Advertisement

New Firing Breaks Truce in Lebanon : Beirut: Battles resume a day after a cease-fire halts fighting that killed more than 50 people.

Share
From United Press International

Mortar batteries and rocket launchers lighted up the sky Sunday in renewed violence just 24 hours after rival Christian forces reached a cease-fire agreement that had ended two days of bloody clashes, police said.

Renewed fighting between army troops loyal to Maj. Gen. Michel Aoun and Samir Geagea’s Lebanese Forces broke out around the neighboring villages of Qlaiat and Daraya. Each side maintain strategic positions in the Christian Maronite heartland of Keserwan, 12 miles northeast of Beirut.

Automatic gunfire and artillery shelling rumbled through East Beirut, destroying apartment buildings and killing at least three people Sunday night, police and witnesses said.

Advertisement

The new violence raised the death toll close to 60 and the number of wounded to more than 100 in the recent days of fighting for control of the Christian areas.

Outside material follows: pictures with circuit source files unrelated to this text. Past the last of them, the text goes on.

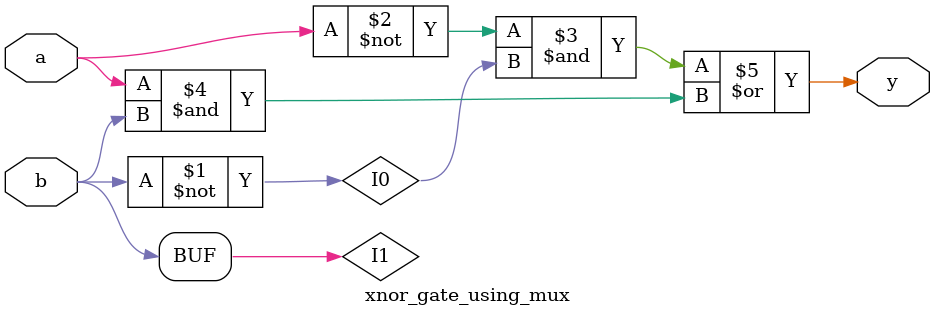
<source format=v>
module xnor_gate_using_mux (
    input wire a,
    input wire b,
    output wire y
);
    wire I0; 
    wire I1;
    assign I0 = ~b;
    assign I1 = b;
  assign y = (~a & I0) | (a & I1);
endmodule

</source>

Since the battles began Jan. 31, more than 900 people have died.

A cease-fire agreement Saturday had ended the battles in Qlaiat that erupted Friday. Police said gunfire fell silent along the four-mile front line in Keserwan late Saturday after a Christian mediation team convinced the two rival leaders to hold their fire.

Aoun is “now ready to engage in political efforts to break the deadlock (with Geagea) and reach a settlement,” a source said Aoun had told the team, which has been trying to work out inter-Christian differences.

Military sources said Geagea had launched attacks against Aoun in Qlaiat to drive him out of Keserwan, a Lebanese Forces militia stronghold. The sources said Geagea wanted to distract Aoun from attacking the militia headquarters in East Beirut.